The hon. Member for South Northamptonshire (Andrea Leadsom), who is unfortunately no longer in her place, made the point that an FTT on derivatives might hit pensioners. I do not think that is a convincing argument. Pension funds are obviously vital to our economy, and they buy derivatives to insure against the risk of poor performance by their portfolio, but those funds are much more likely to hold their derivatives until they reach maturity, which means that they would have to pay only a tiny amount under an FTT because their trades are far fewer—the very opposite of the type of short-term, superfast trading that grew in the run-up to the crisis. Most of the burden of paying the FTT would fall on superfast traders and speculative exchanges, which are very far removed from the real economy.

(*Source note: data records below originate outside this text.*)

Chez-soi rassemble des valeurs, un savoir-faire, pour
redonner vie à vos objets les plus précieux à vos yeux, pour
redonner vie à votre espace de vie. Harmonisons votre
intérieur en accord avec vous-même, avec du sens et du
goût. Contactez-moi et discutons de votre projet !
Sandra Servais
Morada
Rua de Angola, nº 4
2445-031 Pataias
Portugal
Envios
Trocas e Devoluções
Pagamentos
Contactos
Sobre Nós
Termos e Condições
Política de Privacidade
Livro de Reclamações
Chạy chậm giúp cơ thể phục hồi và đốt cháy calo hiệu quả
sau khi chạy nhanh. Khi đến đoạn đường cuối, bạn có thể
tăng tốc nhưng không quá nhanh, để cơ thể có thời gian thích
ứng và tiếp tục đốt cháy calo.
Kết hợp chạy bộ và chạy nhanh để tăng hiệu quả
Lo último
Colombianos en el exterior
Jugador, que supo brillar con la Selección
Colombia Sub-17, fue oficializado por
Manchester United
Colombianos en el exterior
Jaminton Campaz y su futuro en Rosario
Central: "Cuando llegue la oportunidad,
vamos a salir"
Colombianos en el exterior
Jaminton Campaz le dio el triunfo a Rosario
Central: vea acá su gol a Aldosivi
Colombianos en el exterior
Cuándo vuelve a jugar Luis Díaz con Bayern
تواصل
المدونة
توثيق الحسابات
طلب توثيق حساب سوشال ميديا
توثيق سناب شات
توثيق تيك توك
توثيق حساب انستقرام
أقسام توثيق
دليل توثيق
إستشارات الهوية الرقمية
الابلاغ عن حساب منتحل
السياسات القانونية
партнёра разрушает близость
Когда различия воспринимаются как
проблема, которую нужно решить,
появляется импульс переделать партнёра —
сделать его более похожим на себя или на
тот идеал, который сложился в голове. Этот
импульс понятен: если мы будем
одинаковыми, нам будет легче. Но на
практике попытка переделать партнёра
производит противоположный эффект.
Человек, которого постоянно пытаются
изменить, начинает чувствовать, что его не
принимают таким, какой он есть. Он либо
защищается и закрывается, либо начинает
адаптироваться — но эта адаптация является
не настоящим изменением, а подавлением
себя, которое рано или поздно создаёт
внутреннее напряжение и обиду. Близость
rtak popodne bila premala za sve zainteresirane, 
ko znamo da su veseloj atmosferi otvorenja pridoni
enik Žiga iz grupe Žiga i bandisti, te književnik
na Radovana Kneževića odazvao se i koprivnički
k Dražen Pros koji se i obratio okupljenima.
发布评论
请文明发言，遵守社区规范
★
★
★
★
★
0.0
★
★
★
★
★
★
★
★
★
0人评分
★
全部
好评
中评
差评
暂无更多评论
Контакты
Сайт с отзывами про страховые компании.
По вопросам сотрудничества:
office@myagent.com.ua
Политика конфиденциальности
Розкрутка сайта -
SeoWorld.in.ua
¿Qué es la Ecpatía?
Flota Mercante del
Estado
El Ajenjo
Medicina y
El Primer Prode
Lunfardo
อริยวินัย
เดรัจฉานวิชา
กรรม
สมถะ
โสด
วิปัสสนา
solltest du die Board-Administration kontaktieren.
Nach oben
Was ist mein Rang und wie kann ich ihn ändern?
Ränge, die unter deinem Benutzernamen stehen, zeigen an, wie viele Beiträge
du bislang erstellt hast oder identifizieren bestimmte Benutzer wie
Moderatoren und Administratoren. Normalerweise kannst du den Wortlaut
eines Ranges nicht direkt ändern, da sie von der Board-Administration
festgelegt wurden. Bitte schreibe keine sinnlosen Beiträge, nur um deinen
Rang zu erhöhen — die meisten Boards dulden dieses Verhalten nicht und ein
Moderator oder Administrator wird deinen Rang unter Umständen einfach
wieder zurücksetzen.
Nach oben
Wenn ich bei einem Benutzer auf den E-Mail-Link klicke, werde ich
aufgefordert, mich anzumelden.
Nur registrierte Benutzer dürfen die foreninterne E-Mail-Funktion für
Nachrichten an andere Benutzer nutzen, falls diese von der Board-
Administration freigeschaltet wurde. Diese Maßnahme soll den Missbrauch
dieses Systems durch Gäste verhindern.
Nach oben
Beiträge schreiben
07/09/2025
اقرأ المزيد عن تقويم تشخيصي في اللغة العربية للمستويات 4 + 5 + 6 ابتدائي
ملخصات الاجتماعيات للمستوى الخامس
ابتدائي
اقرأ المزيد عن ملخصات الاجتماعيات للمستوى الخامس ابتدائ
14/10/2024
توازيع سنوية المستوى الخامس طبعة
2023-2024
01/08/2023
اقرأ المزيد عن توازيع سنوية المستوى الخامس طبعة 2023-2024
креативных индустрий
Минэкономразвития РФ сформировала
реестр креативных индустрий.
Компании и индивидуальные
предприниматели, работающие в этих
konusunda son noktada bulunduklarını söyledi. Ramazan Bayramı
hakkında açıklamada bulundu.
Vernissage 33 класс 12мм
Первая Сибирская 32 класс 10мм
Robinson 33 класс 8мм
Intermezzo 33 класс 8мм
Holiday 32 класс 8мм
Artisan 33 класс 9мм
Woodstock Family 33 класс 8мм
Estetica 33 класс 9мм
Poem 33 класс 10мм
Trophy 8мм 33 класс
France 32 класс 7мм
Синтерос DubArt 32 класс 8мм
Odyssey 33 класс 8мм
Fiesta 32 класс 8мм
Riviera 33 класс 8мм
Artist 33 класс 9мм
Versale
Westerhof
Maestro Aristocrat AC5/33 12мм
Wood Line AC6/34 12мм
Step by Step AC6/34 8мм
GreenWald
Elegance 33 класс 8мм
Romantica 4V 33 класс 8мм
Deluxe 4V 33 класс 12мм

I want to introduce another note into the debate before sitting down. Our Government, along with many other participants in the United Nations framework convention on climate change, have stated that there will be a green climate fund. That fund will have to raise $100 billion each year by 2020—that is the minimum that the UK and our European negotiating partners think will be necessary to help developing countries increase their own economies, reduce poverty and offset the impact of dangerous climate change. The FTT would be an extraordinarily adept mechanism for raising those funds, which are vital to real growth in our economy. If we look at the UK economy, we will find that only 6% relates to the green economy, yet that 6% provided 30% of our economic growth in 2011. I would like to see the funds from the FTT predicated to use in the green climate fund.